The Nanotechnology Investment Bubble

2005

Journal of Nanoparticle Research

Speculative investments in nanotechnology during the early 2000s led to unmet expectations, as many products were not commercially viable.

Unleashing Productivity: Overinvestment in Information Technology

2005

McKinsey Global Institute

Overinvestment in IT during the late 1990s and early 2000s did not yield expected productivity gains, with firms often adopting technology prematurely.

The Illusions of Overinvestment in AI

2021

Brookings Institution

Many companies overinvest in artificial intelligence without clear applications, leading to inflated expectations and unrealized returns.

The Biotechnology Bubble: When Science and Finance Collide

2004

Nature Biotechnology

Excessive capital flow into biotech during the 1990s led to overvaluation, with many firms failing to achieve meaningful breakthroughs.
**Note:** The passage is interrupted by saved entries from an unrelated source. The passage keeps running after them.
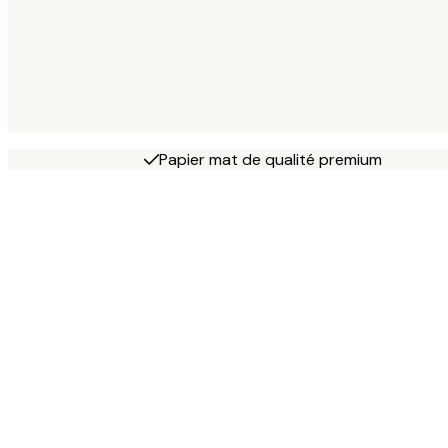
Papier mat de qualité premium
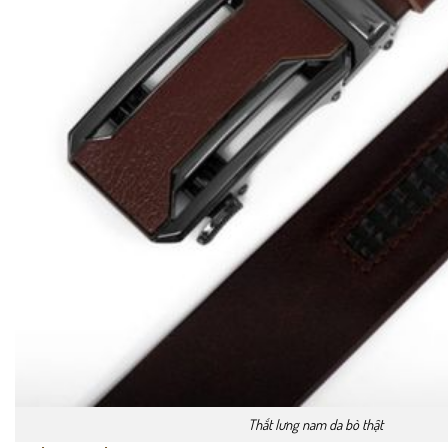
Thắt lưng nam da bò thật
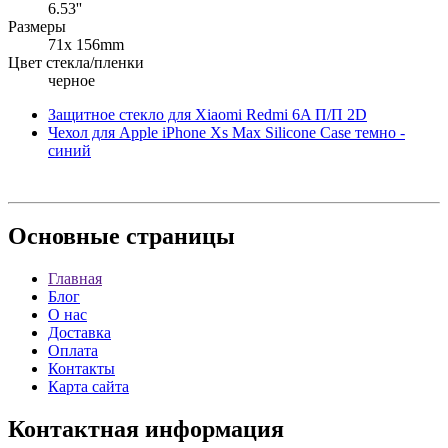
6.53''
Размеры
71x 156mm
Цвет стекла/пленки
черное
Защитное стекло для Xiaomi Redmi 6A П/П 2D
Чехол для Apple iPhone Xs Max Silicone Case темно -
синий
Основные
страницы
Главная
Блог
О нас
Доставка
Оплата
Контакты
Карта сайта
Контактная
информация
In recent years we have also seen examples of overinvestment by many platform suppliers as well. 


Technology

Company/Industry

Year

Description of Over-Investment

Artificial Intelligence

IBM Watson

2011-2022

IBM invested billions in Watson AI for healthcare, but struggled to generate significant revenue and ultimately sold off the health assets

Virtual Reality

Meta (Facebook)

2014-present

Meta has invested over $36 billion in VR/AR technology with limited returns, facing skepticism about the metaverse vision

Blockchain

Various

2017-2018

Many companies rushed to invest in blockchain during the crypto boom, only to scale back or abandon projects when the hype died down

Autonomous Vehicles

Uber

2016-2020

Uber invested heavily in self-driving technology, spending over $1 billion before selling the unit after a fatal accident and regulatory challenges

3D Printing

3D Systems

2013-2015

The company aggressively acquired 3D printing startups, leading to over $1.3 billion in losses and a stock price crash when consumer adoption didn't materialize

Cloud Computing

HP

2011-2012

HP's $11 billion acquisition of Autonomy for cloud services led to an $8.8 billion write-down 


So the rationale for investing heavily to secure the leading position in the generative AI model business is a reflection of the possible “winner take all” character of application and platform markets, where the number-one provider dominates. 


And since market share and profit margin generally are related, the rewards for market leadership also are significant. In many capital-intensive markets, the profit margin of the top provider is double that of number two. 


And provider number two can have margins double that of provider number three.